Work request: Search the data for the word "Default" and copy out every line that has it.

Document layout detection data

=-=-=-=-=

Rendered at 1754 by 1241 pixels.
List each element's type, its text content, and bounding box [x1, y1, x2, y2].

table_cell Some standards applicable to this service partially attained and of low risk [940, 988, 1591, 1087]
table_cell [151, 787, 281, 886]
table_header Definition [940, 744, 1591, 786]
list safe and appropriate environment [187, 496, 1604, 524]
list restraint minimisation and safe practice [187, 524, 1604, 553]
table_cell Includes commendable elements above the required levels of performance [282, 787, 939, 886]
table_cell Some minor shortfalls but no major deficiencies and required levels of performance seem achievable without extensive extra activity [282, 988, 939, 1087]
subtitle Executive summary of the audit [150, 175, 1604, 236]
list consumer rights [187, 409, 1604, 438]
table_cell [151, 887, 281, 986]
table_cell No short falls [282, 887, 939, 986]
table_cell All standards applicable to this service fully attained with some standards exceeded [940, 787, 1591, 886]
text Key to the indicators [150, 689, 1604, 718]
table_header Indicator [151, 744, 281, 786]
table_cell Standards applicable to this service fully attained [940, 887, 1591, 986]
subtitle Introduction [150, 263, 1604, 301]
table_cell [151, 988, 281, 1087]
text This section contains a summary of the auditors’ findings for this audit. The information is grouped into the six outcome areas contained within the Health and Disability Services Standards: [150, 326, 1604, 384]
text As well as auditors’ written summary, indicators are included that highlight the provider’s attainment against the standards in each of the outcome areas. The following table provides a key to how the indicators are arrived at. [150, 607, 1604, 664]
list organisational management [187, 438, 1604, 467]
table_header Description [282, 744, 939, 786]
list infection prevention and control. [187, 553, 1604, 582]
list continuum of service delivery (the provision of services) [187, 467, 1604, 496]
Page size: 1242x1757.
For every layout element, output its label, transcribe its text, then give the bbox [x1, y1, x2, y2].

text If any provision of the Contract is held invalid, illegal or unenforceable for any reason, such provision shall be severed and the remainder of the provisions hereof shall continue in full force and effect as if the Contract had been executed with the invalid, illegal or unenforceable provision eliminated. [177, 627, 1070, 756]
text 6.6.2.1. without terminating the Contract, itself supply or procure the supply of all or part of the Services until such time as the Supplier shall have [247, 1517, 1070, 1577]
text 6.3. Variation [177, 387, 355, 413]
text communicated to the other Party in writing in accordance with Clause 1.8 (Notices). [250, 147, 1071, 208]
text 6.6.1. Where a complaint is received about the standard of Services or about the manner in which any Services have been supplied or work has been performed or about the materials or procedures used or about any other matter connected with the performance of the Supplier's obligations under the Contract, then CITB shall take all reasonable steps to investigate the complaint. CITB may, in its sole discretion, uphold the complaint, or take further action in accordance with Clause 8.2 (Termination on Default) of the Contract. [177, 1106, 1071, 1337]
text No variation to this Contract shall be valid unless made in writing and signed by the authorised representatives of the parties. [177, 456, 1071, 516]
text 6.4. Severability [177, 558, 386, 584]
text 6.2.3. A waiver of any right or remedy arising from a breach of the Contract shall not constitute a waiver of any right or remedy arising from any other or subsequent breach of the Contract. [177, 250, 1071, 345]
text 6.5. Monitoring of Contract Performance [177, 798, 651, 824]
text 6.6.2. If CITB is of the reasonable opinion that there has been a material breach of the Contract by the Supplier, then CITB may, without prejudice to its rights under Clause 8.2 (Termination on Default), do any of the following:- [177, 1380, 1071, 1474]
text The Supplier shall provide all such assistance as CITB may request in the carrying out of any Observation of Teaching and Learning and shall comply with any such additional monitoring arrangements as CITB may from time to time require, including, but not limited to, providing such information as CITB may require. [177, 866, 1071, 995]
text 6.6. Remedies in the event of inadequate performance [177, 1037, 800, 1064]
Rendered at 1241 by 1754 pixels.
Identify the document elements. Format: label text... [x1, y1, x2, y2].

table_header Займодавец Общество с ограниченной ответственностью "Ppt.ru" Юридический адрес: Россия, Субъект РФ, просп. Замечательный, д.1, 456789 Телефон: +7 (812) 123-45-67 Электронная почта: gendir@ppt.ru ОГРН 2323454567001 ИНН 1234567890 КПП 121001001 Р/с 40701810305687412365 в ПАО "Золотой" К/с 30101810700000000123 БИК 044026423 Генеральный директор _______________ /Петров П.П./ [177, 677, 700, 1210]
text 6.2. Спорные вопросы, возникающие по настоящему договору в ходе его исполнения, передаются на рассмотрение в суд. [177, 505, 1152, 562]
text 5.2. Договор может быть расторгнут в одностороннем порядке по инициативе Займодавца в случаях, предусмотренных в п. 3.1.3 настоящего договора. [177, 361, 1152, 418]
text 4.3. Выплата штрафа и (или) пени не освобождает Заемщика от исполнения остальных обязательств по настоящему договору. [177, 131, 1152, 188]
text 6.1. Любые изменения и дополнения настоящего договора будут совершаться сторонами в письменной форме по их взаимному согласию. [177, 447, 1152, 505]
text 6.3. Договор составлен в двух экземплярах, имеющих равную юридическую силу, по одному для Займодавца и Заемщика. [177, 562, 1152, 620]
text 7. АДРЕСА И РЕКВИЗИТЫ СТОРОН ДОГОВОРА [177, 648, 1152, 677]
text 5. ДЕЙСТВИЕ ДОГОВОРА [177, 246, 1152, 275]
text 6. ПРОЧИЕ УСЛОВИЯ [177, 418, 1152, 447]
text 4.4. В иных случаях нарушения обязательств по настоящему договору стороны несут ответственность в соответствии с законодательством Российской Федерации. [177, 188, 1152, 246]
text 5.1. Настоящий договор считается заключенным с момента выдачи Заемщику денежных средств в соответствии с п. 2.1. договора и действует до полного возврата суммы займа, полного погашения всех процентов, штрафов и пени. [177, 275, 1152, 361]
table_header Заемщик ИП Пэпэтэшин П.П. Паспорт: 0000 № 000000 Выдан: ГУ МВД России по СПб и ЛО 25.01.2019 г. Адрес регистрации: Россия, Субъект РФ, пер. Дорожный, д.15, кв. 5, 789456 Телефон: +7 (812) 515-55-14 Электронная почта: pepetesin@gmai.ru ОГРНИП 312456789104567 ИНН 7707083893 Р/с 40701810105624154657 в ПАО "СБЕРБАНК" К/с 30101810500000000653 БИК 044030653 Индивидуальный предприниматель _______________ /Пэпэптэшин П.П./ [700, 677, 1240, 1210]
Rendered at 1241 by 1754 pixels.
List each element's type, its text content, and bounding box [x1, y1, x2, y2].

=-=-=-=-=

Solution to this problem:
text 6.6.1. Where a complaint is received about the standard of Services or about the manner in which any Services have been supplied or work has been performed or about the materials or procedures used or about any other matter connected with the performance of the Supplier's obligations under the Contract, then CITB shall take all reasonable steps to investigate the complaint. CITB may, in its sole discretion, uphold the complaint, or take further action in accordance with Clause 8.2 (Termination on Default) of the Contract. [177, 1106, 1071, 1337]
text 6.6.2. If CITB is of the reasonable opinion that there has been a material breach of the Contract by the Supplier, then CITB may, without prejudice to its rights under Clause 8.2 (Termination on Default), do any of the following:- [177, 1380, 1071, 1474]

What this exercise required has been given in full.